For the anniversary, Entertainment Weekly gathered all the main voice actors and executive producers together for an oral history of the show, covering everything from auditioning to working with guest stars to the creative process. Marc Ceccarelli, co-executive producer, said that storyboards weren’t really used a lot in animated shows, but that Spongebob was such a visual product that it made sense fo them to do so. “The reason they brought it back for [Ren & Stimpy], and the reason it’s so appealing for SpongeBob, is because it’s a much more visual way of writing the story,” he said. “It’s one thing to write a visual gag in text.”

Rodger Bumpass, who voices Squidward, notes that the visuals are what makes the show stand out. “It’s one of the things that makes this show special because it deals with animation and cartoon-ism the way it used to be,” he said. “[This is] the first show I was ever involved with where they gave us the storyboards in advance.

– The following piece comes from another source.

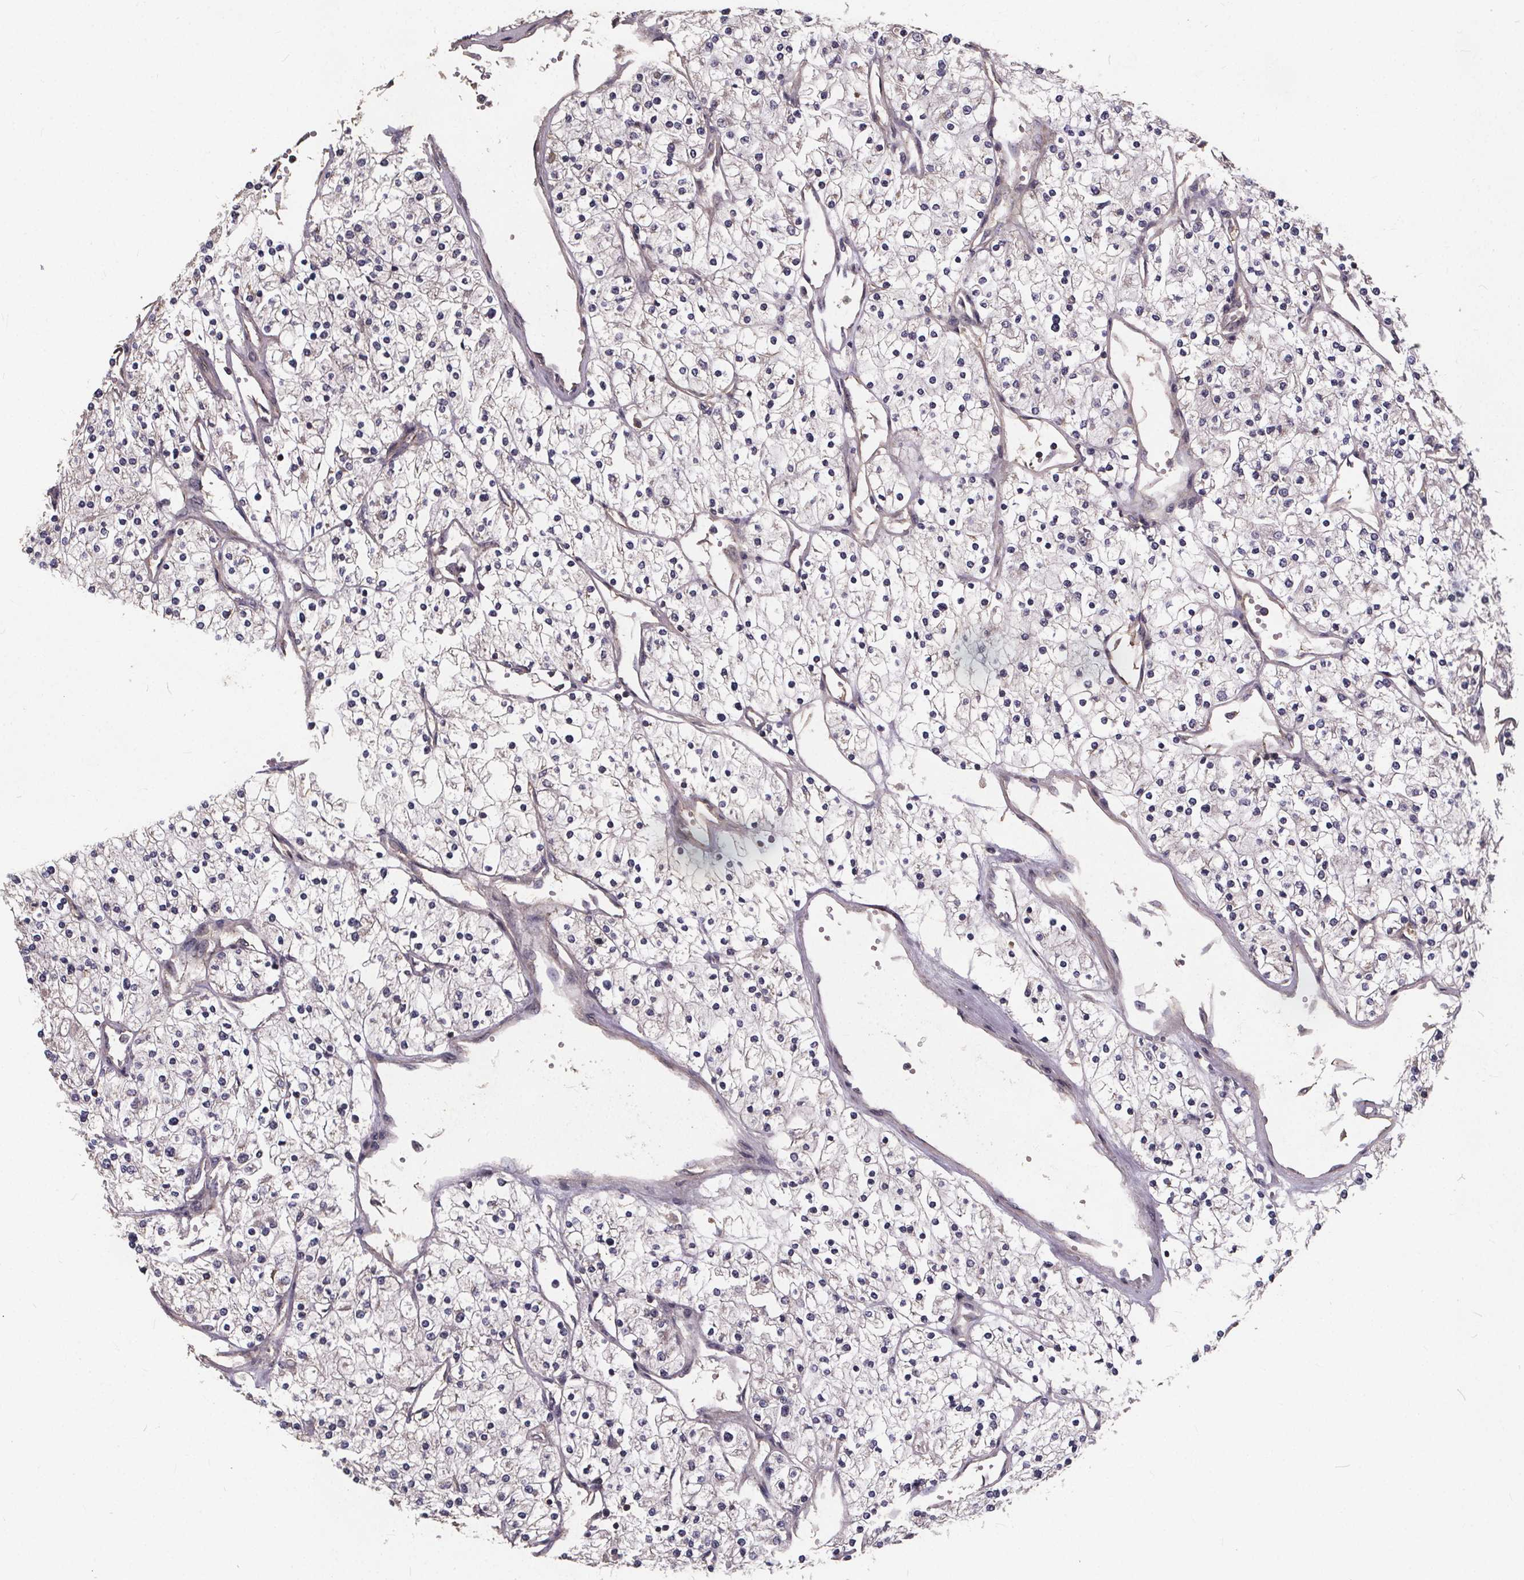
{"staining": {"intensity": "negative", "quantity": "none", "location": "none"}, "tissue": "renal cancer", "cell_type": "Tumor cells", "image_type": "cancer", "snomed": [{"axis": "morphology", "description": "Adenocarcinoma, NOS"}, {"axis": "topography", "description": "Kidney"}], "caption": "Tumor cells are negative for protein expression in human adenocarcinoma (renal). (IHC, brightfield microscopy, high magnification).", "gene": "YME1L1", "patient": {"sex": "male", "age": 80}}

It helps you so much to see what that gag is.” This emphasis on gags is why Spongebob produces so many memorable moments, ingraining them in viewers minds for decades, and producing some very strange memes later on. Older season bits are still being created into fresh memes today, like the traveling Spongebob videos from season one or season two’s “Sweet Victory.”

Tom Kenny, voice of Spongebob and voice director on 40 episodes, also has some kind words for the late Steve Hillenburg, SpongeBob creator “Steve built a great foundation for this house. I think about that all the time, how much he knew what it was going to be,” he said.

He continued, “SpongeBob still feels like a subversive show, even though it’s kind of the most mainstream show of all.”. Ceccarelli backed that up, as did Mr Krabs’ actor Clancy Brown, who so eloquently stated that “it’s because nobody really knows how to fuck with it.”